Sunday, June 18, 2017
A Circular Ethics Argument About Psychiatric Services
I attended the Minnesota Psychiatric Society MPS spring meeting yesterday. The current American Psychiatric Association (APA) President Anita Everett, MD was there and gave a presentation on ethics. The title of her presentation was Ethical Issue Management in Team Care. The conference was focused on collaborative care and innovative ways to extend psychiatric practice out into areas where there is little to no coverage. The afternoon was dedicated to an APA sanctioned presentation called Applying the Integrated Care Approach: Practical Skills for the Consulting Psychiatrist.
The central theme in Dr. Everett's presentation involved streamlining the 9 dimensions of the AMA code of ethics annotated for psychiatry to 4 dimensions from Principle of Biomedical Ethics. Those dimensions include beneficence, non-maleficence ("do no harm"), autonomy and justice. There was not a good 1:1 translation largely because in her formulation autonomy seemed to apply to patients but there was a question mark regarding physician autonomy. Some of the AMA/APA dimensions applied to two of the 4. For example, commitment to medical education was seen as applying to both beneficence and non-maleficence.
Dr. Everett is a community psychiatrist and has studied various community mental health centers. She makes the distinction between simple and complex systems and how applying ethical principles to complex system. She gave some examples of how this might apply like integrated care in a medical shared ACO and meeting a patient in a coffee shop as part of an ACT team intervention. She poses the the ethical analysis as a series of questions pertaining to the 4 dimensions.
The open discussion was instructive. There was a psychiatric administrator present who talked about the ethical issue of emergency department congestion. In his hospital there are 80 ED beds. There has a chronic problem with psychiatric patients stranded in the ED sometimes for days. The problem is basically a systems problem because most Minnesota acute care hospitals do not have psychiatric units, and very few (2 or 3) in the Metro area are equipped to treat patients with aggressive behavior. As a result practically all of the police and paramedic related acute admissions in a 5-county area are brought to this hospital. At the same time acute care beds in Minnesota are rationed to the point that there are fewer beds available than in practically all OECD countries including Mexico. One of the other attendees at the conference also made a statement consistent with what I have put on this blog many times: the state of Minnesota has systematically dismantled the state hospital system and came up with an inadequate secondary system that they no longer use. That participant was an expert in the state hospital system. In the meantime, individual counties have essentially eliminated supervised housing for people with severe mental illnesses. I really don't know what people expect when all of the resources to treat severe mental illnesses are rationed away and emergencies continue to happen. What occurs is a large steady state population of mentally ill people who are rooted partially on the street or in very suboptimal housing, inpatient units, the ED, or (worse case scenario) jail. In what was probably the most illogical approach to a solution, the ED reported the Psychiatry Department to the ethics committee for not solving the problem of ED congestion with psychiatric patients!

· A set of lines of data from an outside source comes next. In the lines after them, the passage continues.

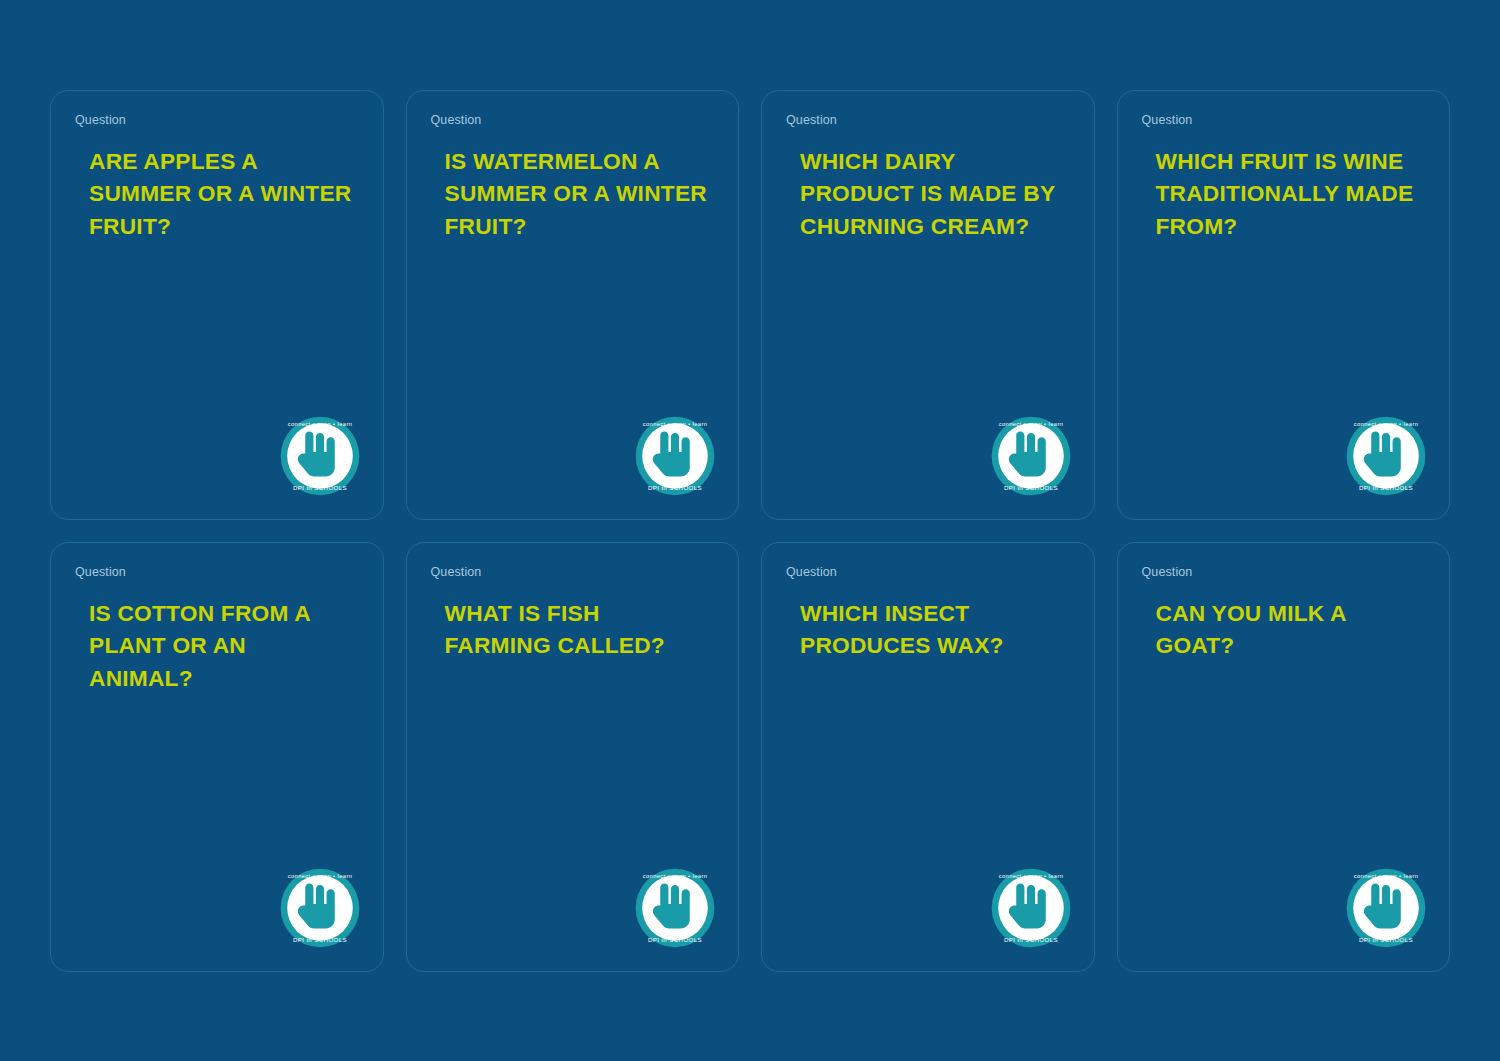Question
Are apples a summer or a winter fruit?
connect • grow • learn DPI in SCHOOLS
Question
Is watermelon a summer or a winter fruit?
connect • grow • learn DPI in SCHOOLS
Question
Which dairy product is made by churning cream?
connect • grow • learn DPI in SCHOOLS
Question
Which fruit is wine traditionally made from?
connect • grow • learn DPI in SCHOOLS
Question
Is cotton from a plant or an animal?
connect • grow • learn DPI in SCHOOLS
Question
What is fish farming called?
connect • grow • learn DPI in SCHOOLS
Question
Which insect produces wax?
connect • grow • learn DPI in SCHOOLS
Question
Can you milk a goat?
connect • grow • learn DPI in SCHOOLS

The ethical conflict in this situation was discussed from the perspective of turf (ED physicians versus psychiatrists) and patient autonomy. Physician autonomy was touched on only so far as the question of whether physicians need to sacrifice autonomy for the greater good. Does the sacrifice of autonomy lead to resources to treat more people in the long run? That argument was advanced by a managed care physician-administrator.
Any reader of this blog knows that I view ethics as basically political arguments. Most ethics seem relative to the political arguments that carry the day. For example if you think doctors aren't paying enough attention to costs and you are a health care administrator - make cost effective care the new definition of professionalism. In this case, it comes down to blaming psychiatrists for severely rationed services. The technical argument basically transfers blame directly away from the rationers to psychiatrists who are left with a huge problem. That ethical argument carries the compounding problem negatively impacting all of the ethical elements as outlined by Dr. Everett and leaving the psychiatrists in a totally untenable situation. It also illustrates how a dissection of a complex system - in this case the entire universe of mental health care in Minnesota - results in a ethical argument that only applies to one environment - in this case the emergency department. Even there it should be painfully obvious that these problems selectively apply to psychiatric patients. There is no backlog of patients with chest pain waiting for 2 or 3 days in the ED or being transferred to a remote hospital 200 miles away. All of the illogical approaches to psychiatric care that apply in the ED can be traced back to decisions by politicians - not the least of which is to hire managed care proxies to ration access to care. It is obvious that sacrifices in physician autonomy to managed care administrators has only made the problem far worse and not better.
In the state of Minnesota. there is no justice for psychiatric patients.
George Dawson, MD, DFAPA
Anita Everett, MD, DFAPA. Ethics in complex systems of care. Minnesota Psychiatric Society Spring Scientific Meeting. June 16. 2017.